What is the Ansoff Matrix used for?
It is a strategic planning tool used to determine growth strategies by assessing new and existing markets and products.
What does "liquidity" mean in a financial context?
Liquidity refers to the ease with which an asset can be converted into cash without affecting its market price.
What is the primary purpose of a profit and loss account?
To summarize revenues and expenses over a specific period, showing the net profit or loss.
What is investment appraisal?
Investment appraisal is the process of evaluating the potential profitability and financial viability of a proposed investment.
What is the formula for calculating the gross profit margin?
Gross Profit Margin = (Gross Profit / Revenue) x 100.
Name the four growth strategies identified in the Ansoff Matrix.
Market penetration, market development, product development, and diversification.
Define "debt financing."
Debt financing is raising capital through borrowing, typically through loans or issuing bonds.
Name two stakeholders who would be interested in a company's final accounts.
Shareholders and creditors.
Name two common methods of investment appraisal.
Net Present Value (NPV) and Internal Rate of Return (IRR).
Name two liquidity ratios used to assess a company's financial health.
Current Ratio and Quick Ratio.
How does a Decision Tree help in business decision-making?
A Decision Tree visually represents the possible outcomes of different decisions, allowing businesses to analyze risks and benefits.
What is "equity financing"?
Equity financing involves raising capital by selling shares of stock in the company, giving investors ownership interest.
What is the difference between gross profit and net profit?
Gross profit is sales revenue minus the cost of goods sold, while net profit is gross profit minus all other expenses.
How does Net Present Value (NPV) help in making investment decisions?
NPV calculates the difference between the present value of cash inflows and outflows, helping to assess whether an investment will generate profit over time.
How is the current ratio interpreted in financial analysis?
The current ratio indicates a company's ability to pay short-term liabilities with its short-term assets; a ratio above 1 suggests good liquidity. 2:1 benchmark
Explain the concept of "diversification" as per the Ansoff Matrix.
Diversification involves entering new markets with new products, which can reduce risk but also comes with higher uncertainty.
Explain the term "return on investment (ROI)."
ROI is a performance measure used to evaluate the efficiency of an investment, calculated as (Net Profit / Cost of Investment) x 100.)
Explain the significance of the balance sheet in assessing a company's financial health.
The balance sheet provides a snapshot of a company's assets, liabilities, and equity at a specific point in time, helping stakeholders assess its financial stability.
Discuss one limitation of using payback period as a method of investment appraisal..
The payback period method does not consider the time value of money or cash flows that occur after the payback period, potentially leading to suboptimal investment decisions
Explain the significance of the acid-test ratio compared to the current ratio.
The acid-test ratio (or quick ratio) provides a more stringent measure of liquidity by excluding inventory from current assets, thus showing a company’s ability to meet short-term obligations without relying on inventory sales
Analyze how a business could use a Decision Tree to assess the viability of launching a new product.
A Decision Tree can help evaluate potential sales, costs, and probabilities of success or failure, guiding decision-makers in their investment choices.
What is "working capital," and why is it important?
Working capital is the difference between current assets and current liabilities, and it is crucial for day-to-day operations and financial health.)
Discuss how depreciation is recorded in final accounts and its impact on financial statements.
Depreciation is recorded as an expense in the profit and loss account, reducing taxable income, and it is also reflected in the balance sheet as a reduction in the carrying value of fixed assets.
Chislehurst Garden Centre (CGC) is investigating the feasibility of replacing its fleet of delivery vehicles.
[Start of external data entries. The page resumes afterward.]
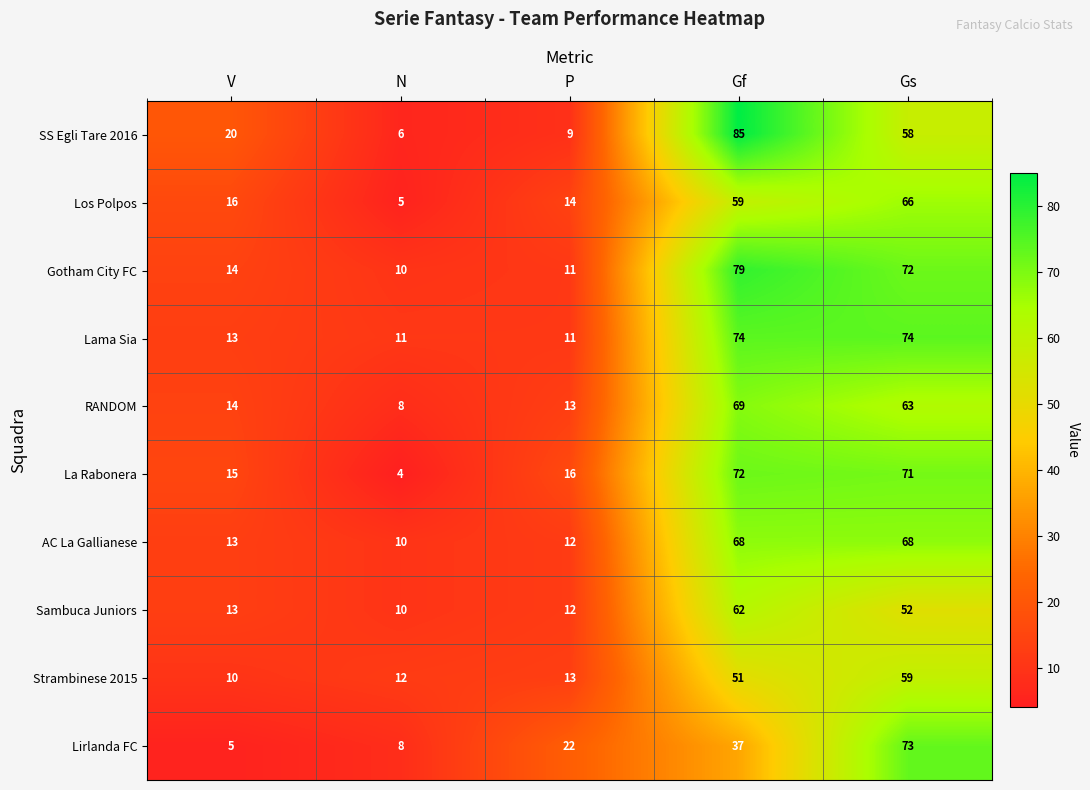

What is the sum of all AC La Gallianese values?

171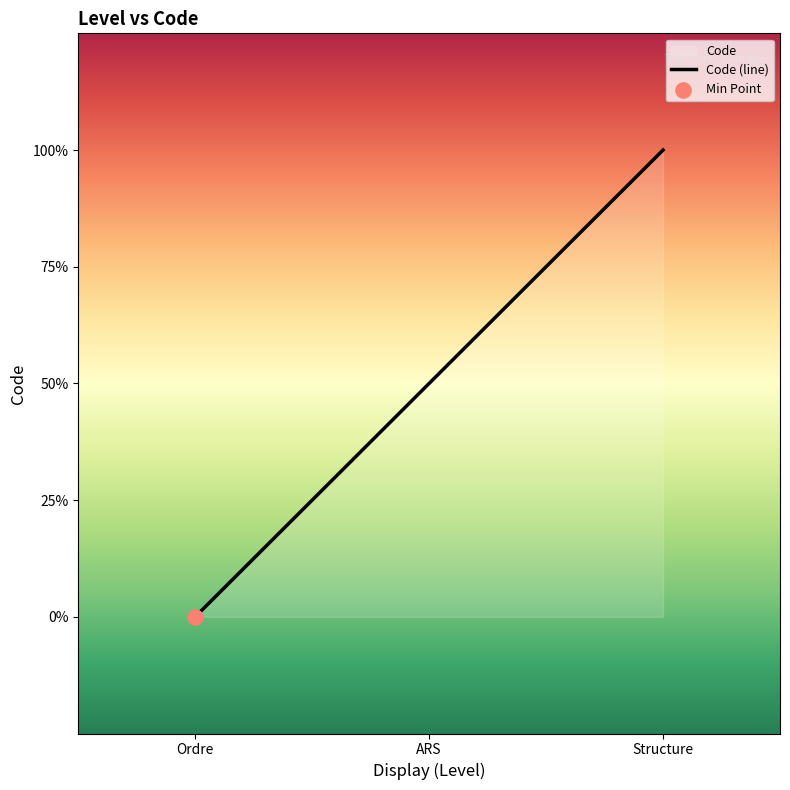

Which has a higher value, ARS or Structure?

Structure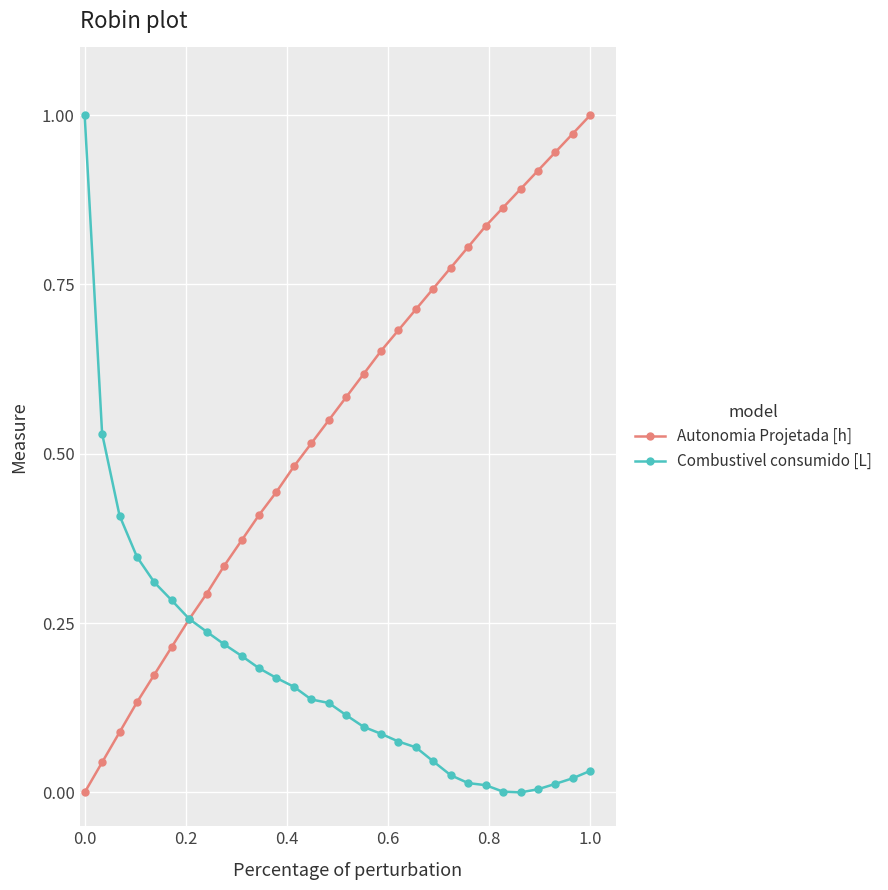

Count the number of data series in this chart.

2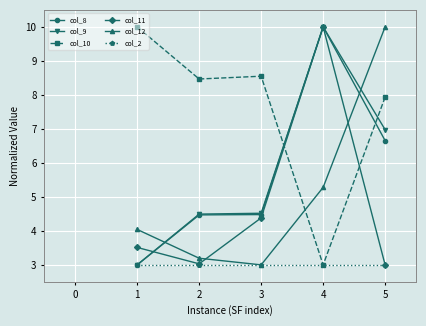

In col_12, how many points are lower than both neighbors (excluding endpoints)?

1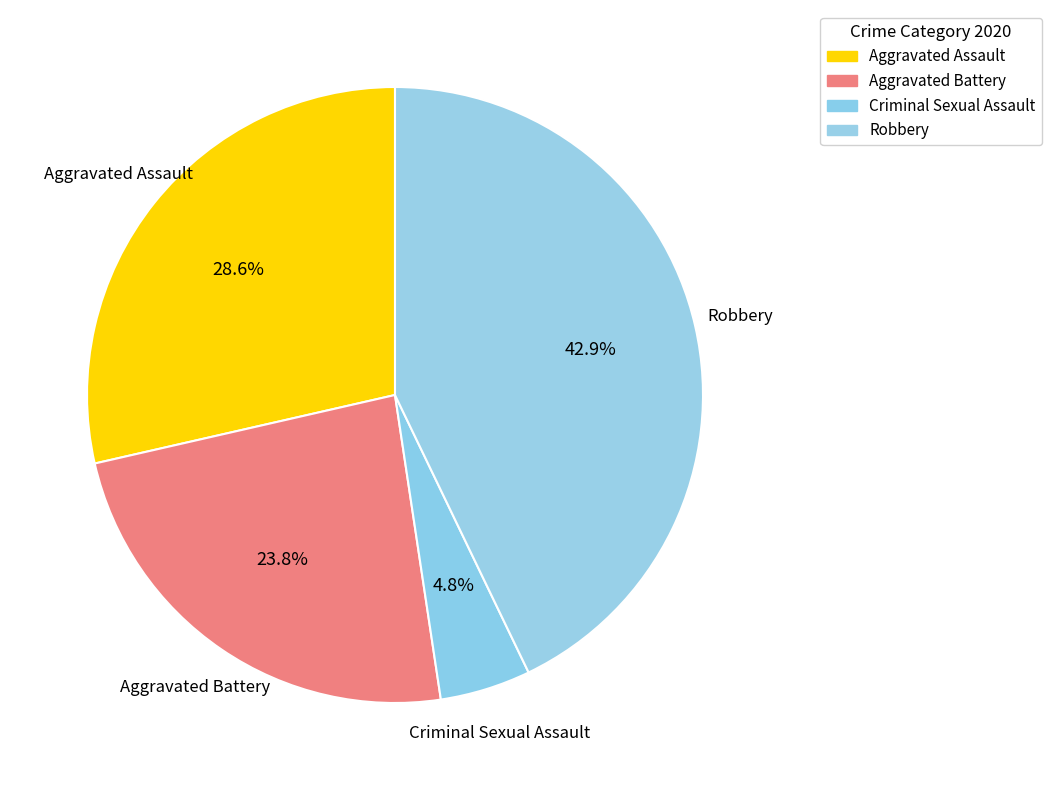

Does any single category account for the majority?

No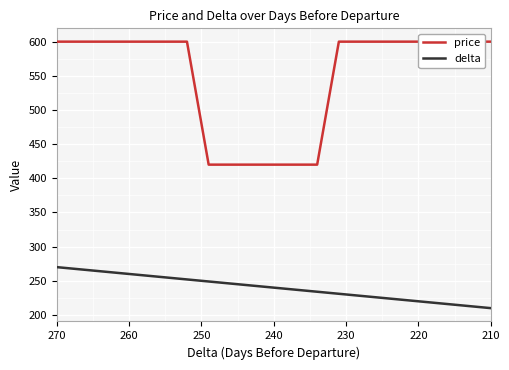

True or false: price and delta intersect in this chart.

False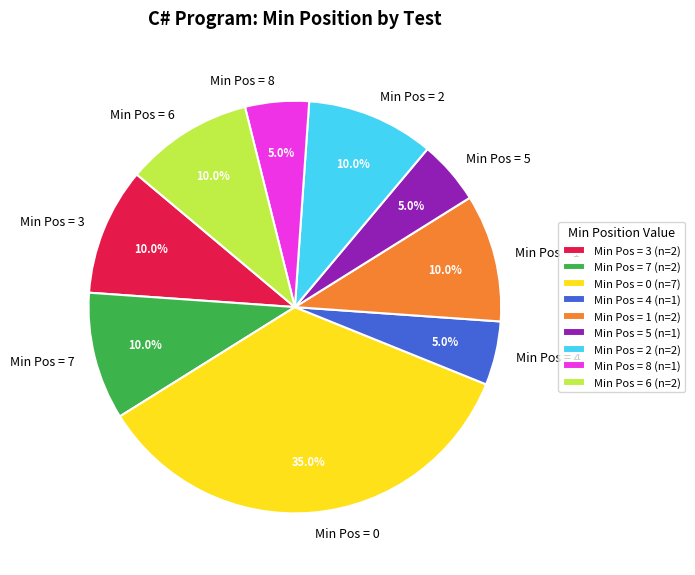

How many slices are in this pie chart?

9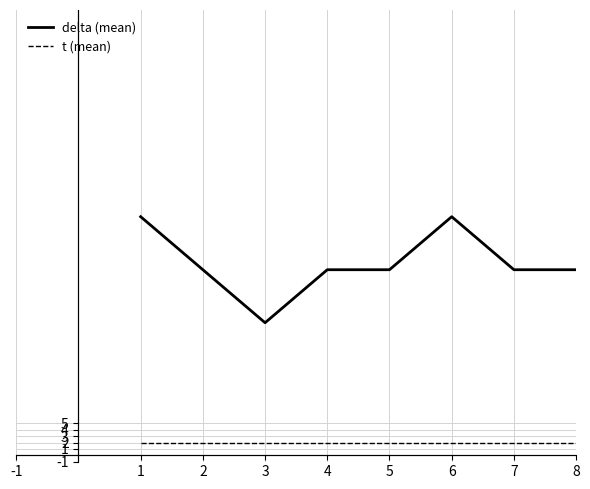

What is the lowest value of the delta (mean) series?

20.8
The new vehicles would cost $560,000. The investment would increase CGC’s annual sales revenue by $150,000 but raise costs by $50,000 a year. The estimated useful life of the new vehicles is 8 years with no scrap (second-hand) value. Calculate the ARR.
Annual net cash flow (or total returns from the project) = $150,000 – $50,000 = $100,000
Total projected profit = ($100,000 × 8 years) – $560,000 = $240,000
Average annual profit = $240,000 / 8 years = $30,000
ARR = $30,000 ÷ $560,000 = 5.36%
Discuss how profitability ratios can indicate a company's operational efficiency.
Profitability ratios, like net profit margin and return on equity (ROE), reflect how effectively a company generates profit relative to its revenues or equity, providing insights into operational efficiency and management effectiveness.